### [Задачи для решения]
1/ Назовите всех поэтов, перечисленных в отрывке о Герсоне и Шатобриане.
2/ Продолжите отрывок о Герсоне и Шатобриане, начав сразу после его последней фразы.

### [Цитируемый отрывок]
----

Выбрать главу

Герсон убеждал: «Будем грязью и пылью»; Шатобриан: «Будем пламенем и светом», «Подражание» приказывало ничего не проверять; «Гений христианства» — проверять все.

Я была совершенно растеряна. Носясь по утрам на Колетте, я целиком соглашалась с Шатобрианом. При свете моей лампы — с Герсоном, и вечером я стыдила себя за утренние мысли…

Учение Шатобриана, призывавшего на защиту христианства «все волшебство ума и все сочувствие сердца», увлекало ее. Она стала изучать Мабли, Локка, Кондильяка, Монтескье, Бэкона, Боссюэ, Аристотеля, Лейбница, Паскаля, Монтеня и поэтов: Данте, Вергилия, Шекспира, без всякой системы. Лейбниц казался ей выше всех, потому что она ничего не поняла в нем. Что значили для нее монады, заранее установленная гармония и всякие прочие тонкости? Она еще больше укреплялась в своей вере, видя, что и этот великий ум посвятил себя поклонению божественной мудрости: «Стараться любить бога, понимая его, и стараться понимать его, любя, стараться верить тому, чего не понимаешь, но стараться понять, чтобы сильнее верить, — в этом весь Лейбниц…» Дешартру, занимавшемуся с ней философией, она швыряла в лицо книгу, крича: «Великий человек, не мучьте меня! Это слишком длинно. Я тороплюсь любить бога».

----

### [Исходные материалы]
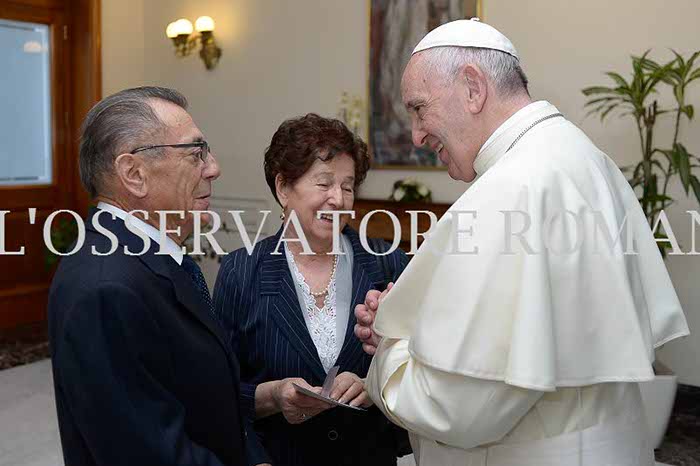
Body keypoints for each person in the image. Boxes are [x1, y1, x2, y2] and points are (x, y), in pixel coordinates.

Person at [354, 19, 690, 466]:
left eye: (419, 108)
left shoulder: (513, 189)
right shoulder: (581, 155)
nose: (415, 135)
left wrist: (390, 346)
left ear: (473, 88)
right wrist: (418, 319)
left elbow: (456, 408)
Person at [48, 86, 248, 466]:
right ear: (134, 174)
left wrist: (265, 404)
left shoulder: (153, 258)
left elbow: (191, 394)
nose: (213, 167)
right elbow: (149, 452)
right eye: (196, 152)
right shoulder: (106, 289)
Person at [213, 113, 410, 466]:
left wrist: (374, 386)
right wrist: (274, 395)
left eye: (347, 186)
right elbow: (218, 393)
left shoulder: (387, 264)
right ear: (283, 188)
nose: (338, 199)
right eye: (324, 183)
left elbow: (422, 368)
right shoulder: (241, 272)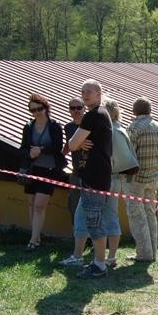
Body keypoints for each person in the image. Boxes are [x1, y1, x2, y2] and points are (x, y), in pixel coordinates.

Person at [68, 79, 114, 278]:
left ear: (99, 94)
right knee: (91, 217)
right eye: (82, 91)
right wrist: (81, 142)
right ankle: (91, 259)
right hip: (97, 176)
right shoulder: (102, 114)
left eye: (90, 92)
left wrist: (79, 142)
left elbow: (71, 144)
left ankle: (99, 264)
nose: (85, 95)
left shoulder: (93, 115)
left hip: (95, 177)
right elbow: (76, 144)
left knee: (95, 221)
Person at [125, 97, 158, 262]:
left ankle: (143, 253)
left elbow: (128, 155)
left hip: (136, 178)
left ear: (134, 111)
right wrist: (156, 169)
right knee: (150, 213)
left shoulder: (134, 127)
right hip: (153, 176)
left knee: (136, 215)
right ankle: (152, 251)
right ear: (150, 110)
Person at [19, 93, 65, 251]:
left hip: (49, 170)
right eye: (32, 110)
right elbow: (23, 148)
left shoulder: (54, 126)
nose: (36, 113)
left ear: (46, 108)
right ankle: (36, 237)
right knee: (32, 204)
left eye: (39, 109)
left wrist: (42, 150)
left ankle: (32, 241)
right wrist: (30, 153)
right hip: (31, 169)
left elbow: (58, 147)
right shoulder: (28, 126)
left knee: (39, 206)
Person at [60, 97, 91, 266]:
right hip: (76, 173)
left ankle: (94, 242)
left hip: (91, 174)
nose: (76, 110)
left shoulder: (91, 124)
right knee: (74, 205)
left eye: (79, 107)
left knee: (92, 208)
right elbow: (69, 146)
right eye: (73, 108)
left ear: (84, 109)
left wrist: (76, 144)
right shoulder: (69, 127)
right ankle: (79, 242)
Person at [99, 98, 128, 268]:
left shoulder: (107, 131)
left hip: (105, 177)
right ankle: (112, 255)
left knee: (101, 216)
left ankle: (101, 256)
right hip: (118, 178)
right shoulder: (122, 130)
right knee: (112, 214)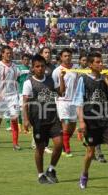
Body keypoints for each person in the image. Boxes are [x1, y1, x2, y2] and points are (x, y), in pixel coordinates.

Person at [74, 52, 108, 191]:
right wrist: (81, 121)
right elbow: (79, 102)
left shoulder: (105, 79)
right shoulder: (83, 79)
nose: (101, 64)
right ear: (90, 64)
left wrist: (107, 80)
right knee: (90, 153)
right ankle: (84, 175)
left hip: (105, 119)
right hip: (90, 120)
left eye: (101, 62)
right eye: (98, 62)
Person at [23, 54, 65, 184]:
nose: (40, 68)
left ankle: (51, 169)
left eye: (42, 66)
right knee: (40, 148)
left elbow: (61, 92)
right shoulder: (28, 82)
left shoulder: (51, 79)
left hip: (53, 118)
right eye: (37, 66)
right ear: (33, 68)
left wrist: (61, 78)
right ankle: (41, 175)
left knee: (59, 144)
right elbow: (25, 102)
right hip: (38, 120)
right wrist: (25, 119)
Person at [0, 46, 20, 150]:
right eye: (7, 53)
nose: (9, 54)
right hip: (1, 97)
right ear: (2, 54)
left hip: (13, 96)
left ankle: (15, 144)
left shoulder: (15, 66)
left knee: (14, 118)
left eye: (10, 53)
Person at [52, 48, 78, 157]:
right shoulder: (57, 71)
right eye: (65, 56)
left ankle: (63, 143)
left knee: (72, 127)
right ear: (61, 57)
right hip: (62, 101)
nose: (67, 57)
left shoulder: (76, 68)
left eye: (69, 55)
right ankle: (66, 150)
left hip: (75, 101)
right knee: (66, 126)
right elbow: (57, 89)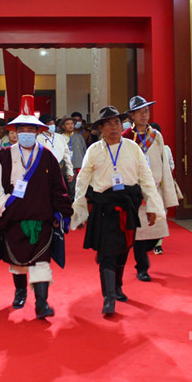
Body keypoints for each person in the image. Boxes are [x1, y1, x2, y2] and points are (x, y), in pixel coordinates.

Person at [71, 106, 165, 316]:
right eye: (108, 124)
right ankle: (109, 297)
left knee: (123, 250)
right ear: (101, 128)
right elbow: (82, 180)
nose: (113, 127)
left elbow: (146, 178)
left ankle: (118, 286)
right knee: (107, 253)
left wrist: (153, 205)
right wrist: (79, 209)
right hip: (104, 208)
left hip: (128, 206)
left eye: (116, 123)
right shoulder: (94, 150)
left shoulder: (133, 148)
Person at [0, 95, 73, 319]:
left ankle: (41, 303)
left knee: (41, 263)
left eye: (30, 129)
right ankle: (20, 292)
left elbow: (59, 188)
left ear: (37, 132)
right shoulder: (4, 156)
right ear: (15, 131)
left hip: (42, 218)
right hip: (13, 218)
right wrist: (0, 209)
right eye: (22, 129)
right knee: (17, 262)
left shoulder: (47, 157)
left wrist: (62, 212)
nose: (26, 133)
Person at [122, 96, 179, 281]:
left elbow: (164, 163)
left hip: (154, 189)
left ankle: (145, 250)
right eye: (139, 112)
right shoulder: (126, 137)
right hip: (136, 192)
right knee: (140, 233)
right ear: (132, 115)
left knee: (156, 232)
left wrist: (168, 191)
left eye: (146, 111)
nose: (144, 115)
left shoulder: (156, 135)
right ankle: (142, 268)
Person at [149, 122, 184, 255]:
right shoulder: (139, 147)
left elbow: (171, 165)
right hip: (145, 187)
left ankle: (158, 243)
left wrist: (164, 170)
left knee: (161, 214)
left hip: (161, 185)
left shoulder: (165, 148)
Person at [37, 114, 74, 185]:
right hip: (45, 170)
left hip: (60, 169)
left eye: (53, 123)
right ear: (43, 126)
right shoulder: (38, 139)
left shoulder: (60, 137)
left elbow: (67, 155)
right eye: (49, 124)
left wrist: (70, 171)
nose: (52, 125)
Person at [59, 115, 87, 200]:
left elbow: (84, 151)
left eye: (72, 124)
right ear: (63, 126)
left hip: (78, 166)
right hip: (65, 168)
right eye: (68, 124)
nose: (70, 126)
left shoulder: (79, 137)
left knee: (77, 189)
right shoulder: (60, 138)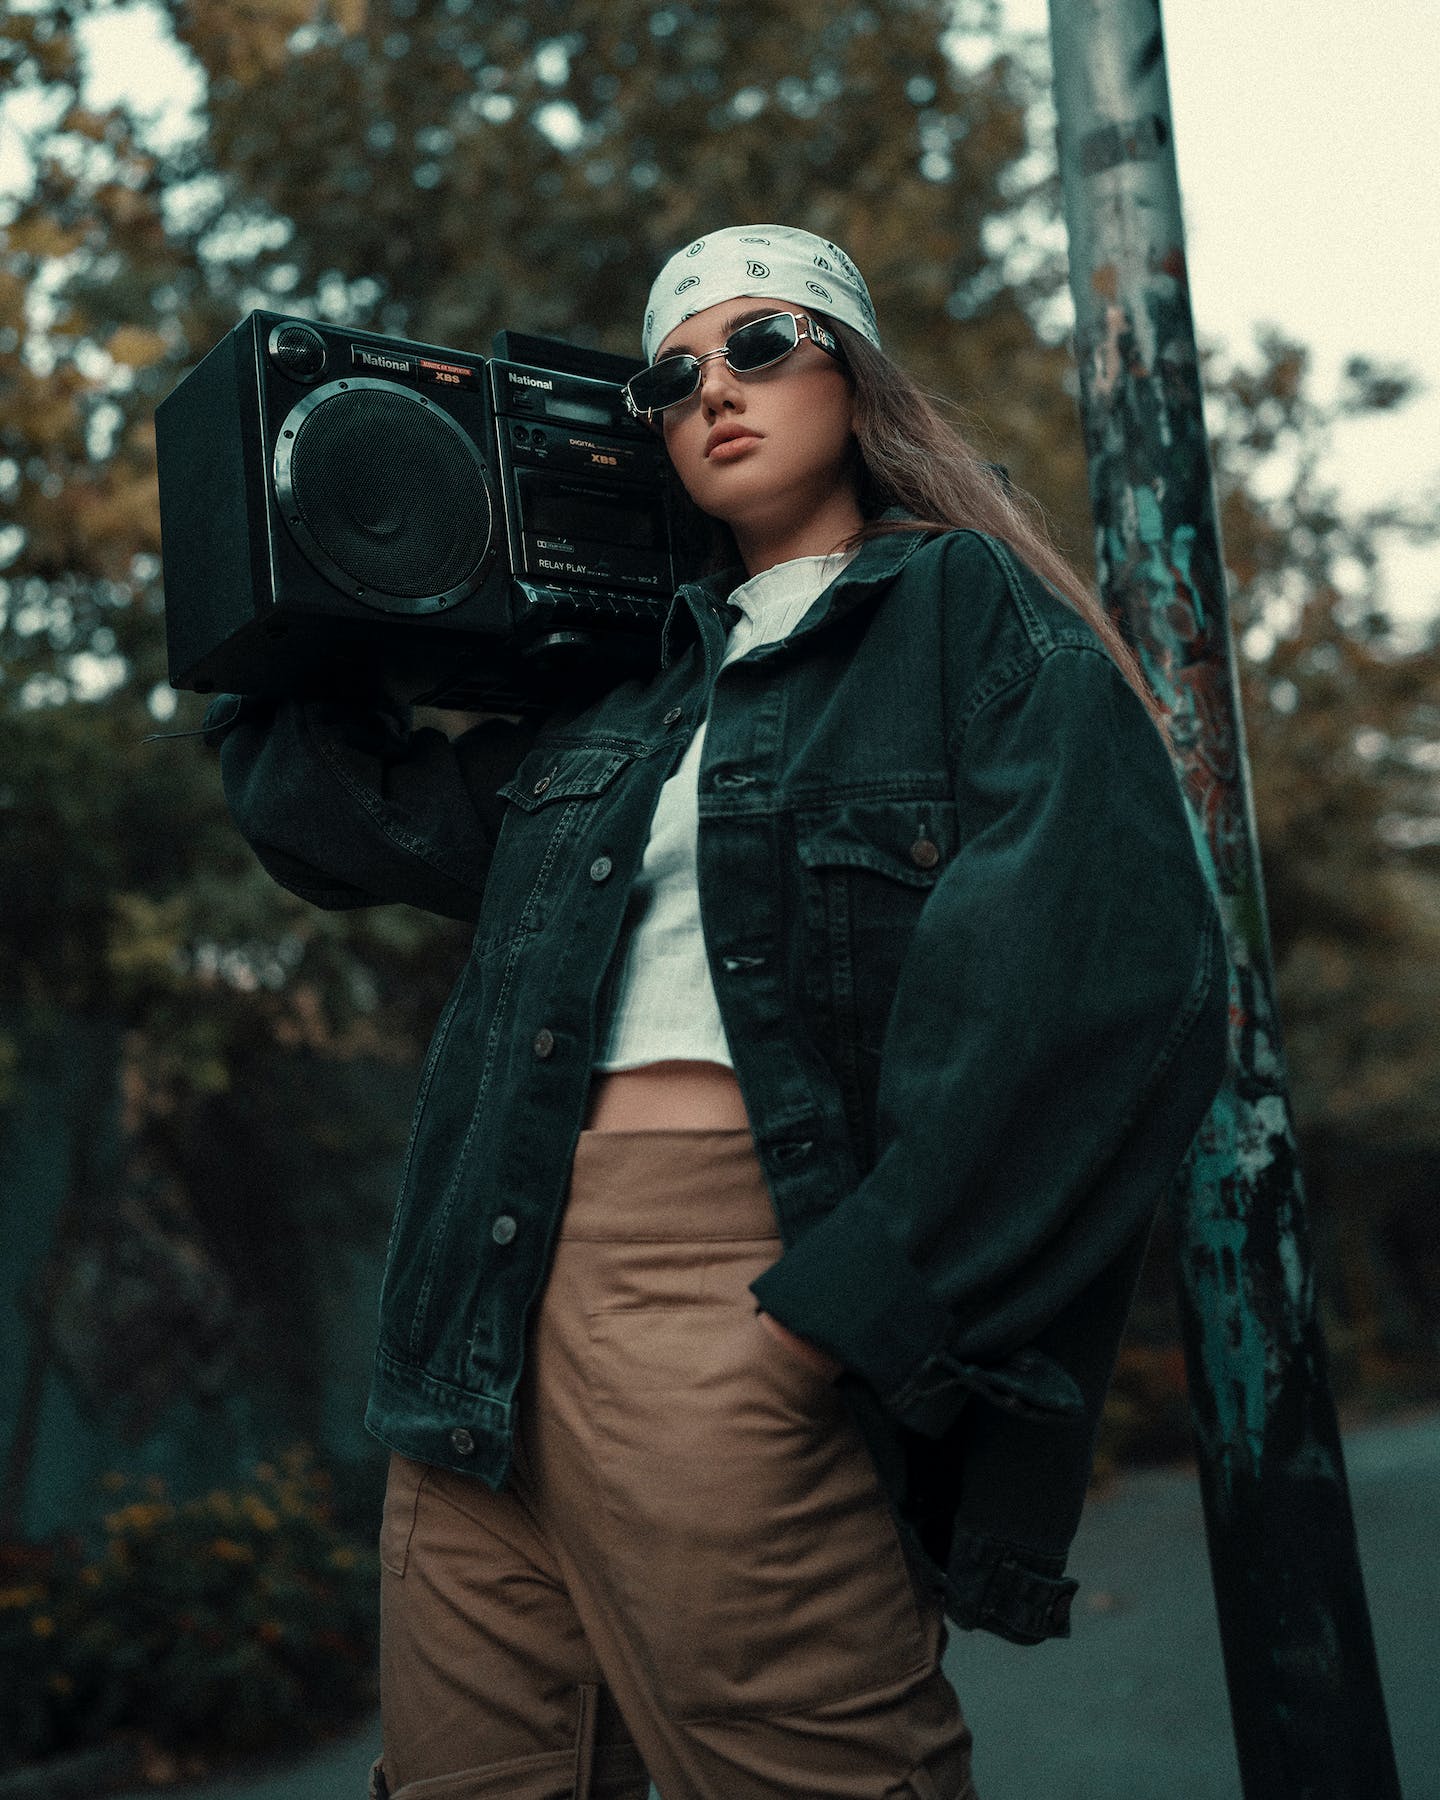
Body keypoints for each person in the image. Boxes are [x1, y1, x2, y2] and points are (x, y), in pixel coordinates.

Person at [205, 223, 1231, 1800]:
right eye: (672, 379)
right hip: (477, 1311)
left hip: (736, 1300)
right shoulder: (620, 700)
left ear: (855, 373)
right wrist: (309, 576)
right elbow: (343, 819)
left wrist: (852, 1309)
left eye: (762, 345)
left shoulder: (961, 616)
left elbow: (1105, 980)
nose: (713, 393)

----

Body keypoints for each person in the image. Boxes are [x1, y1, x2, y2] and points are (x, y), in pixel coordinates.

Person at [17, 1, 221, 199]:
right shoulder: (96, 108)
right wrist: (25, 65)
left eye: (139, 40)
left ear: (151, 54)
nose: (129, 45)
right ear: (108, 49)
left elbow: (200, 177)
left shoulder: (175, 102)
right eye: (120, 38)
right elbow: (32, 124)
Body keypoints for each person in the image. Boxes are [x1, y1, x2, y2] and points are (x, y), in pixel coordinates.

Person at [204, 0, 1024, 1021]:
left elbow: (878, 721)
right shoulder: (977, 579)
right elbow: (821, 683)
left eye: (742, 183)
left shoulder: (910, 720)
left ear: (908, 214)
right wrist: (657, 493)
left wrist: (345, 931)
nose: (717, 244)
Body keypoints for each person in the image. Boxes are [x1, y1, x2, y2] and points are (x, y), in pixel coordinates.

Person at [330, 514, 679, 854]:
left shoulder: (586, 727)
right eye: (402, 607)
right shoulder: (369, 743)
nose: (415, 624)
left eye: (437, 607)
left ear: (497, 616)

----

### [Результаты по заданиям]
1/ Данте, Вергилий, Шекспир.

2/
Жажда знаний? Да, но прежде всего потребность любви. И в это время она нашла Руссо — его «Эмиля», — исповедание веры савойского священника. Это было поистине озарение! Это была та духовная пища, которой она так жаждала. Его язык казался ей лучшей музыкой. «Для меня он звучал, как Моцарт; я понимала все». Все было общим у нее с автором «Эмиля» — душевная растроганность, страсть к искренности, любовь к природе. Он научил ее, что жить нужно согласно законам природы, слушаться голоса своих страстей и, главное, любви. Это у Руссо она научилась говорить языком добродетели о сердечных порывах. Лейбниц и Руссо, требовательный философ и любимый товарищ, остались навсегда ее учителями. Но чтобы понять ее до конца, к ним нужно еще прибавить третьего и заметить, что начиная с этого времени она много читала Франклина. Примечательно, что налет филистерства в этой практической мудрости не только не отталкивал ее, но даже нравился ей.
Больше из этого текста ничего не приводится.